An obvious sufficient condition for $T$ to be definite is when it's self-adjoint with $\lambda_j>0$ (i.e. positive-definite). I wonder if there is a definite but not positive-definite $T$? If yes, what would be a characterization of a definite operator?

Answer 1

What's wrong with the idea of a negative-definite operator? If $A$ is positive definite with spectral decomposition $PDP^T$, why don't we replace $D$ with $-D$?

Answer 2

I will assume that we restrict our interest to real symmetric matrices $T$.

Both Positive Definite (PD) and Negative Definite (ND) matrices satisfy your definition of definiteness. In the sequel, we show that these are the only two families of symmetric matrices that satisfy the definition. Equivalently, for any symmetric matrix $T$ that is neither PD, nor ND, there exists $x$ such that $\langle Tx,x \rangle=0$.

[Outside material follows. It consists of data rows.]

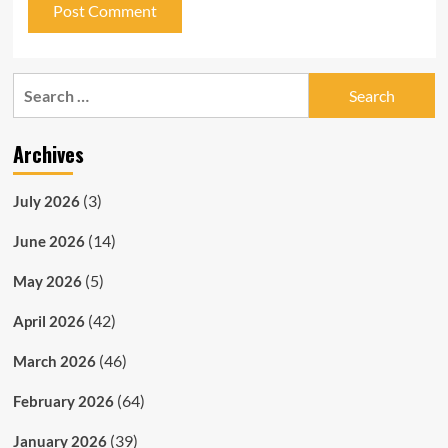
Search
for:
Archives
(3)
July 2026
(14)
June 2026
(5)
May 2026
(42)
April 2026
(46)
March 2026
(64)
February 2026
(39)
January 2026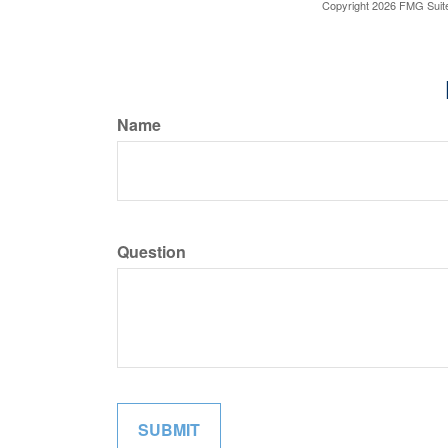
Copyright
2026 FMG Suit
Name
Question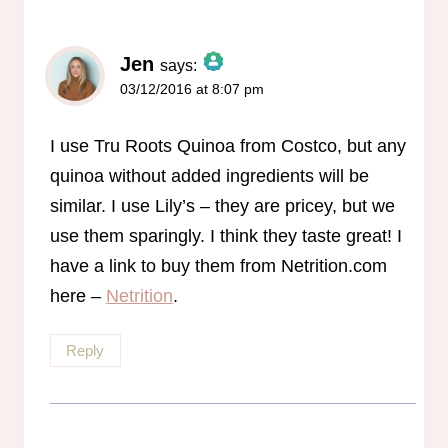
Jen
says:
03/12/2016 at 8:07 pm
The Real Person Badge!
Anti-Spam by CleanTalk
I use Tru Roots Quinoa from Costco, but any
quinoa without added ingredients will be
similar. I use Lily’s – they are pricey, but we
use them sparingly. I think they taste great! I
have a link to buy them from Netrition.com
here –
Netrition
.
Reply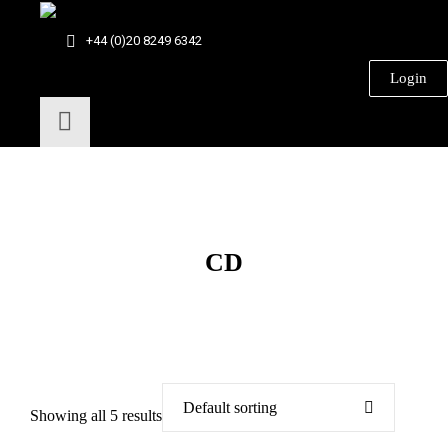
+44 (0)20 8249 6342
Login
CD
Showing all 5 results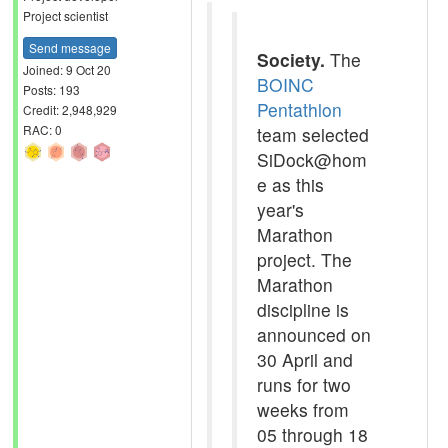
Project scientist
Send message
Society.
The
Joined: 9 Oct 20
BOINC
Posts: 193
Pentathlon
Credit: 2,948,929
RAC: 0
team selected
SiDock@hom
e as this
year's
Marathon
project. The
Marathon
discipline is
announced on
30 April and
runs for two
weeks from
05 through 18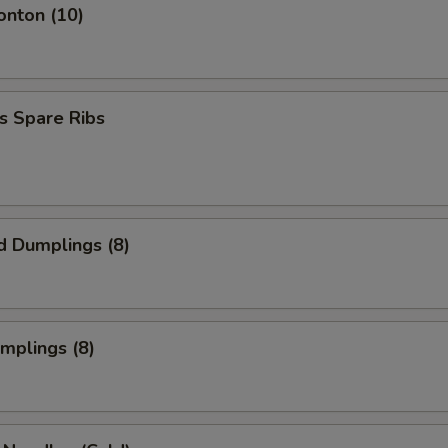
onton (10)
s Spare Ribs
d Dumplings (8)
umplings (8)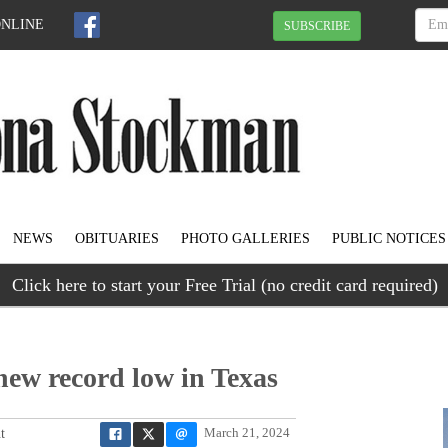
ONLINE
SUBSCRIBE
NEWS
OBITUARIES
PHOTO GALLERIES
PUBLIC NOTICES
Click here to start your Free Trial (no credit card required)
new record low in Texas
t
March 21, 2024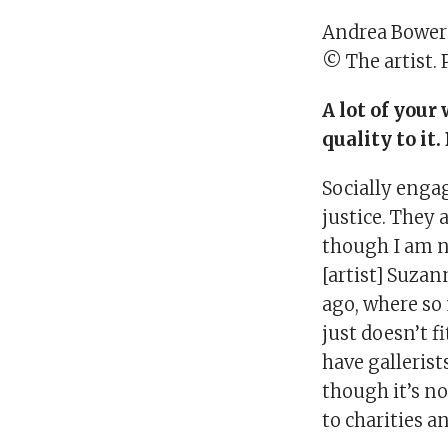
Andrea Bower
© The artist. 
A lot of your
quality to it
Socially engag
justice. They 
though I am no
[artist] Suzan
ago, where so 
just doesn’t fi
have gallerist
though it’s no
to charities a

Assuming $T$ is neither PD nor ND, one of the following cases must be true:

• $T$ has an eigenvalue $\lambda_{i}=0$. In that case, $T$ is clearly not definite: for $x = u_{i}$, the eigenvector corresponding to $\lambda_{i}$, $\langle Tx,x \rangle=0$.
• $\lambda_{i} \neq 0$ $\forall i \in [n]$. In that case, $T$ is indefinite; it has both positive and negative eigenvalues. Without loss of generality, let $\lambda_{1}>0$, $\lambda_{n} < 0$, and let $u_{1}$, $u_{n}$ be the respective eigenvectors. Let $x = \frac{1}{\sqrt{\lambda_{1}}}u_{1} +\frac{1}{\sqrt{|\lambda_{n}|}}u_{n}$. Then, $$ Tx = U\Lambda U^{T} x = \sqrt{\lambda_{1}}\cdot u_{1} - \sqrt{|\lambda_{n}|}\cdot u_{n}, $$ and $$ \langle Tx, x\rangle = \langle \sqrt{\lambda_{1}}\cdot u_{1} - \sqrt{|\lambda_{n}|}\cdot u_{n}, \frac{1}{\sqrt{\lambda_{1}}}u_{1} +\frac{1}{\sqrt{|\lambda_{n}|}}u_{n}\rangle =1 -1 = 0. $$